Set down each line of the data exactly, but not the pictures.

--- TASK DATA ---

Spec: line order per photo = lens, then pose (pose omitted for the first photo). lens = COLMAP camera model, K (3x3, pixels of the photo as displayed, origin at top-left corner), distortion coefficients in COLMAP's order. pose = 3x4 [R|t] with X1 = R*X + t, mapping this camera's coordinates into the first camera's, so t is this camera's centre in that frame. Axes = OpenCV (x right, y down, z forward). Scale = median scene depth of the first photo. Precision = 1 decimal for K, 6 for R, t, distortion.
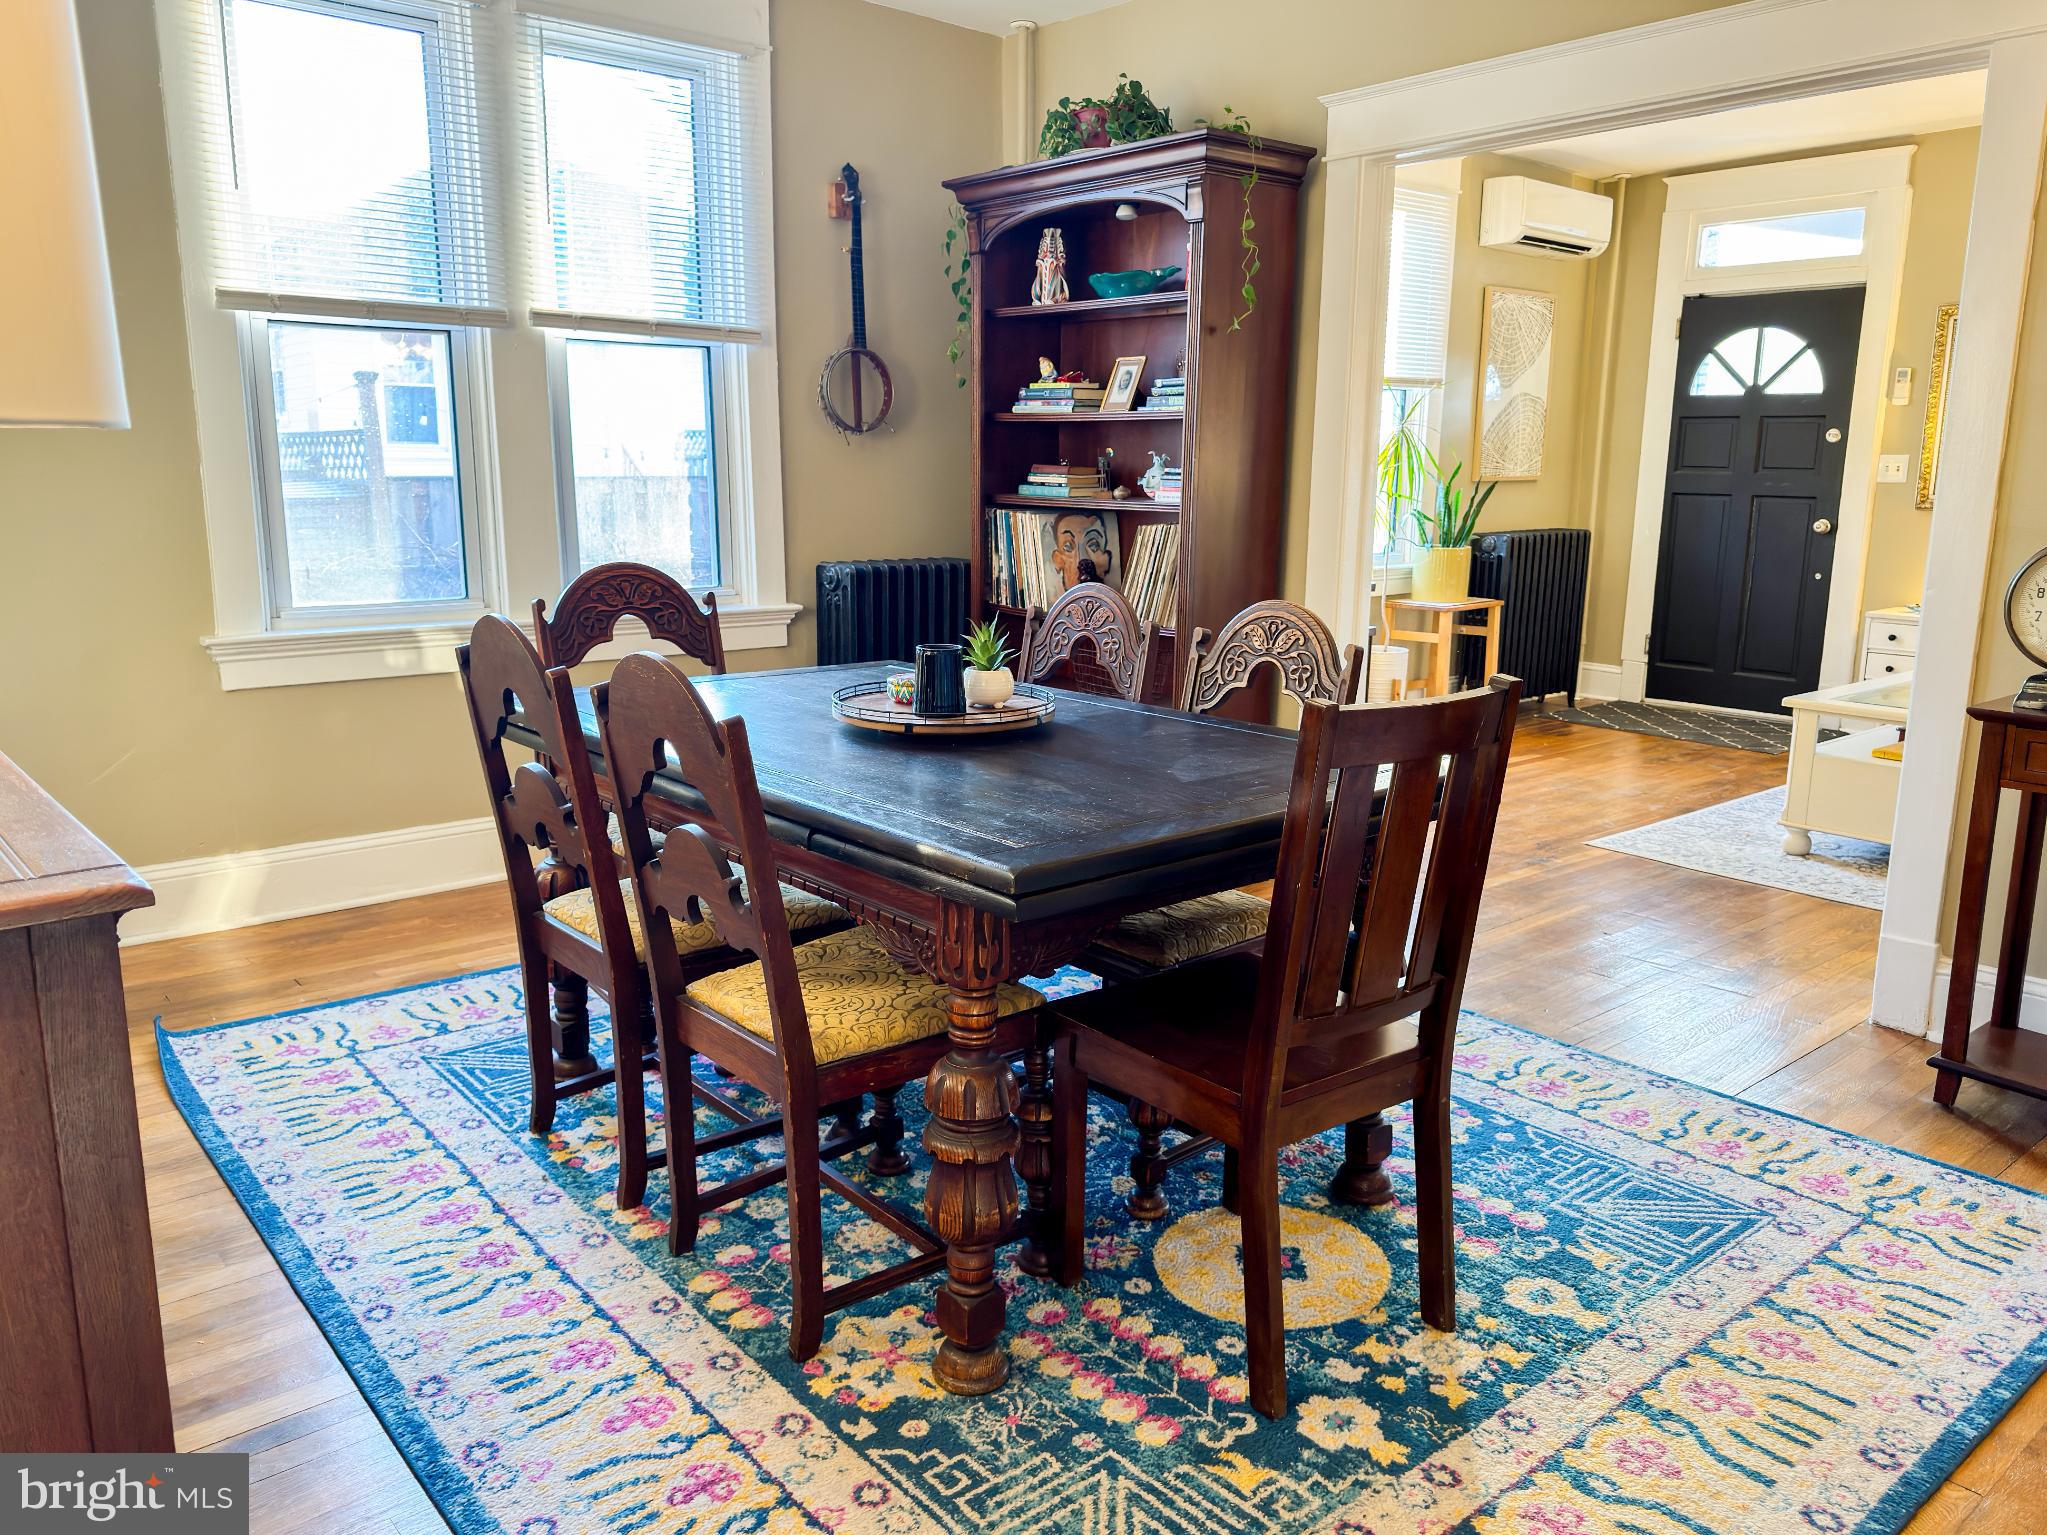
lens RADIAL K [[1485.8, 0, 1034.7], [0, 1485.8, 763.8], [0, 0, 1]] dist [-0.000863, -0.000927]
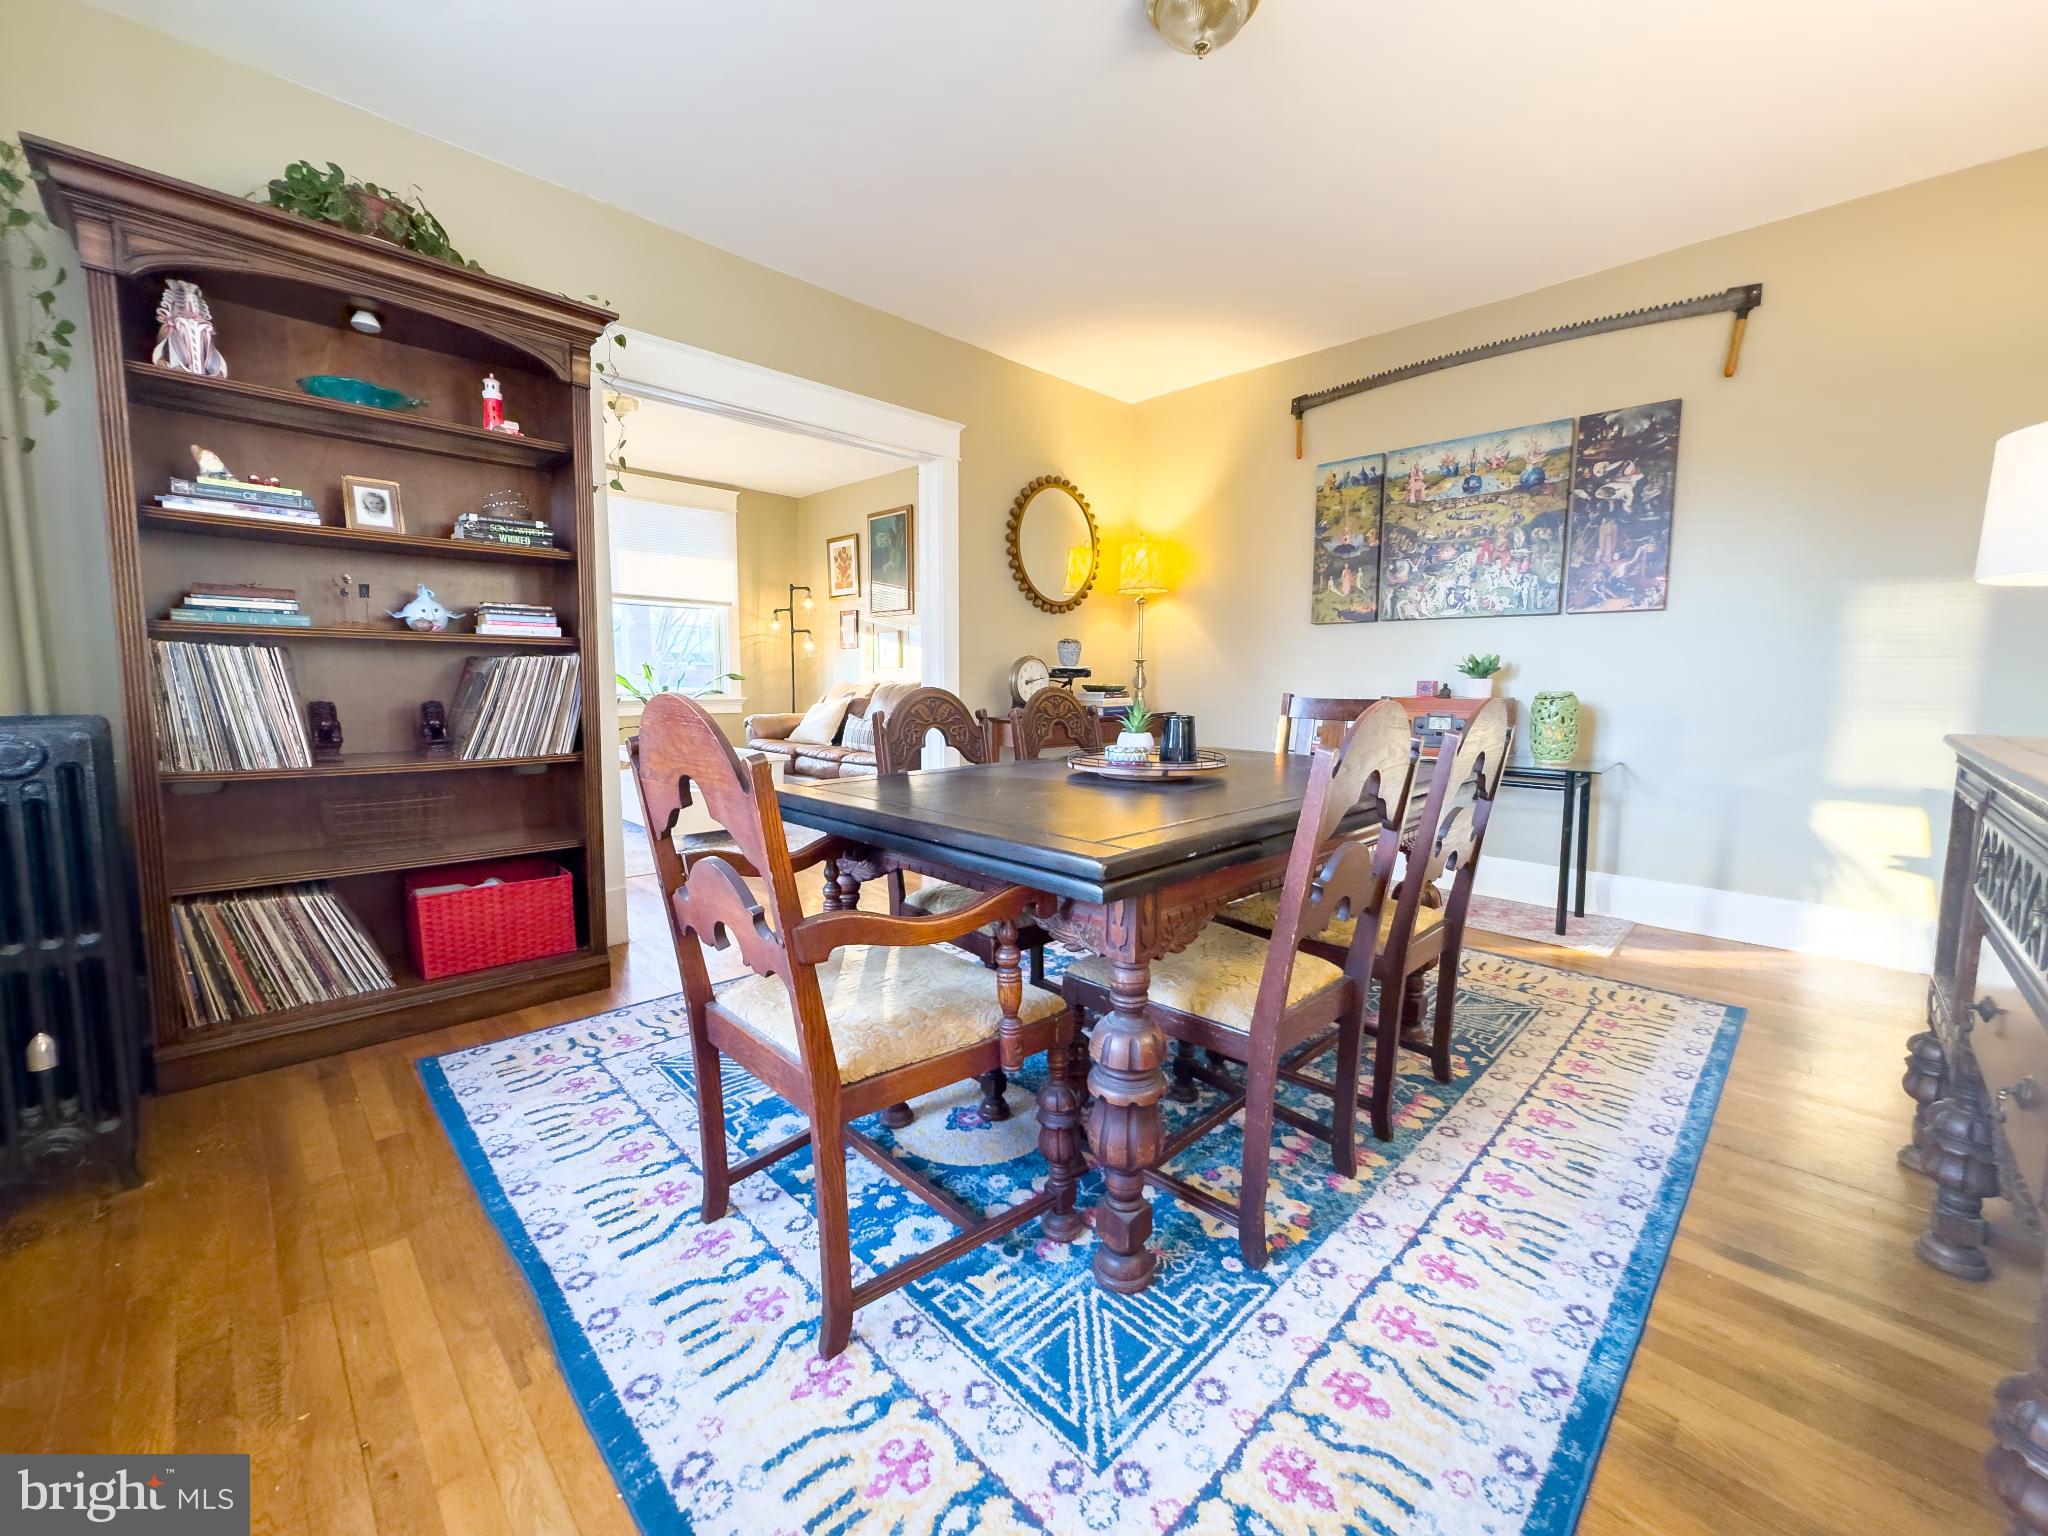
lens RADIAL K [[822.5, 0, 1016.9], [0, 822.5, 758.6], [0, 0, 1]] dist [-0.001605, -0.000541]
pose [[-0.074822, -0.109589, 0.991157, -0.587567], [0.189080, 0.974353, 0.122005, -0.111982], [-0.979107, 0.196537, -0.052182, 0.818966]]
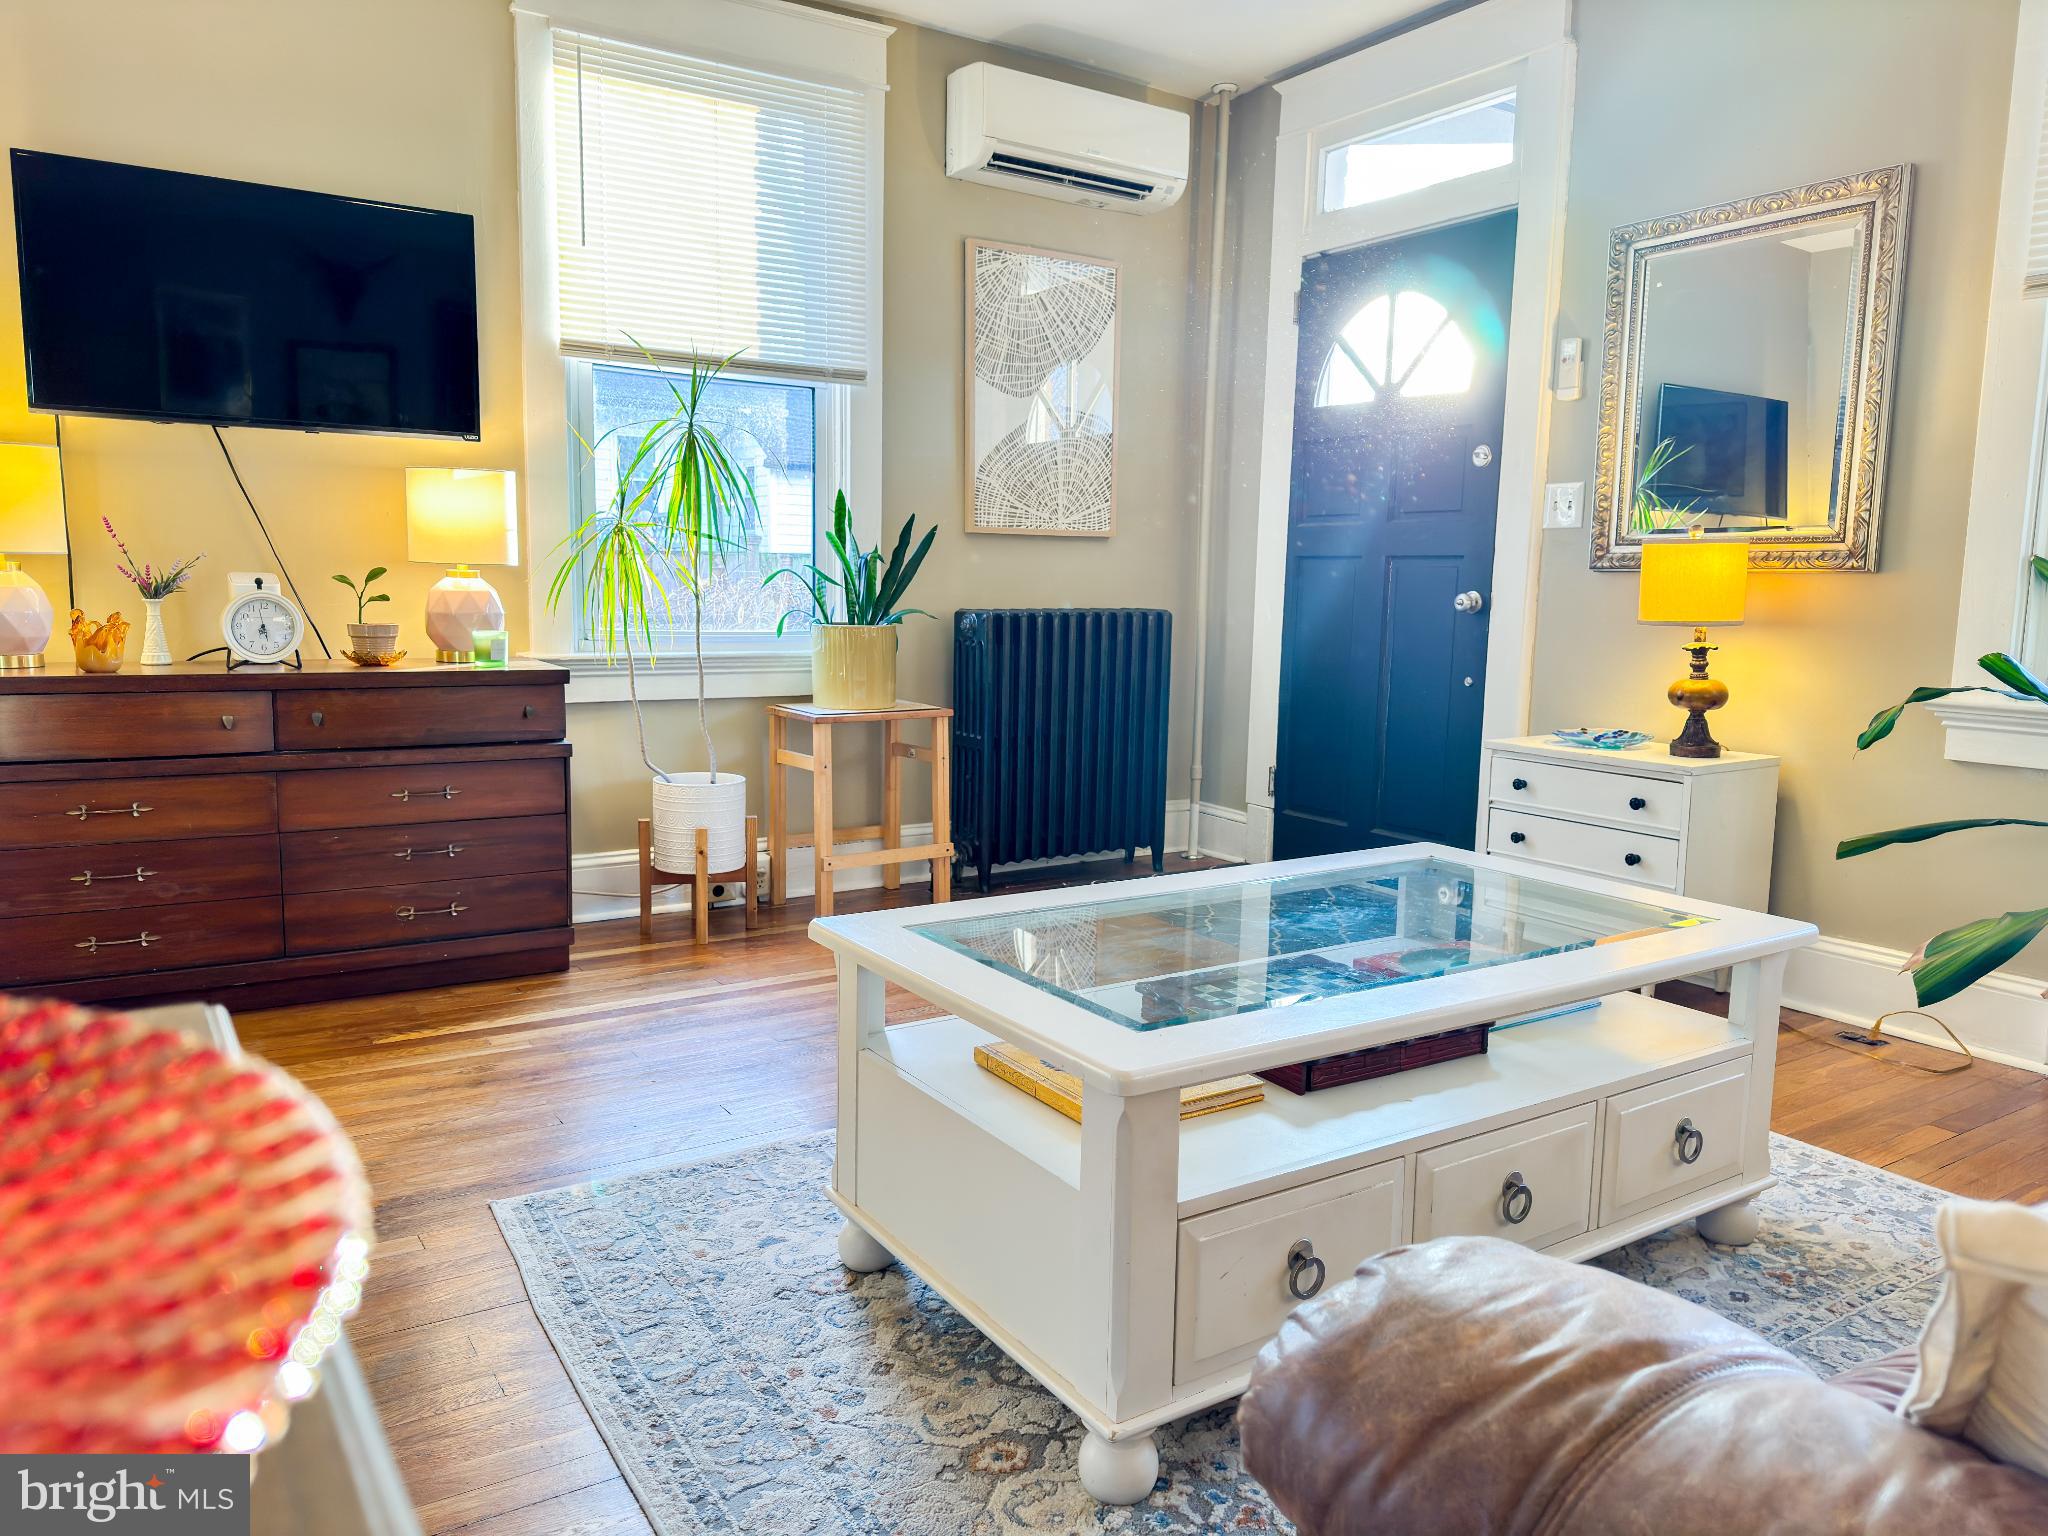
lens RADIAL K [[1429.5, 0, 1020.0], [0, 1429.5, 775.1], [0, 0, 1]] dist [0.004815, 0.000134]
pose [[0.991878, 0.027748, -0.124129, 0.779234], [-0.035942, 0.997285, -0.064271, -0.078068], [0.122009, 0.068210, 0.990182, 0.723137]]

---

EXERCISE OUTPUT:
Spec: line order per photo = lens, then pose (pose omitted for the first photo). lens = COLMAP camera model, K (3x3, pixels of the photo as displayed, origin at top-left corner), distortion coefficients in COLMAP's order. pose = 3x4 [R|t] with X1 = R*X + t, mapping this camera's coordinates into the first camera's, so t is this camera's centre in that frame. Axes = OpenCV (x right, y down, z forward). Scale = median scene depth of the first photo. Precision = 1 decimal for K, 6 for R, t, distortion.
lens RADIAL K [[1485.8, 0, 1034.7], [0, 1485.8, 763.8], [0, 0, 1]] dist [-0.000863, -0.000927]
lens RADIAL K [[822.5, 0, 1016.9], [0, 822.5, 758.6], [0, 0, 1]] dist [-0.001605, -0.000541]
pose [[-0.074822, -0.109589, 0.991157, -0.587567], [0.189080, 0.974353, 0.122005, -0.111982], [-0.979107, 0.196537, -0.052182, 0.818966]]
lens RADIAL K [[1429.5, 0, 1020.0], [0, 1429.5, 775.1], [0, 0, 1]] dist [0.004815, 0.000134]
pose [[0.991878, 0.027748, -0.124129, 0.779234], [-0.035942, 0.997285, -0.064271, -0.078068], [0.122009, 0.068210, 0.990182, 0.723137]]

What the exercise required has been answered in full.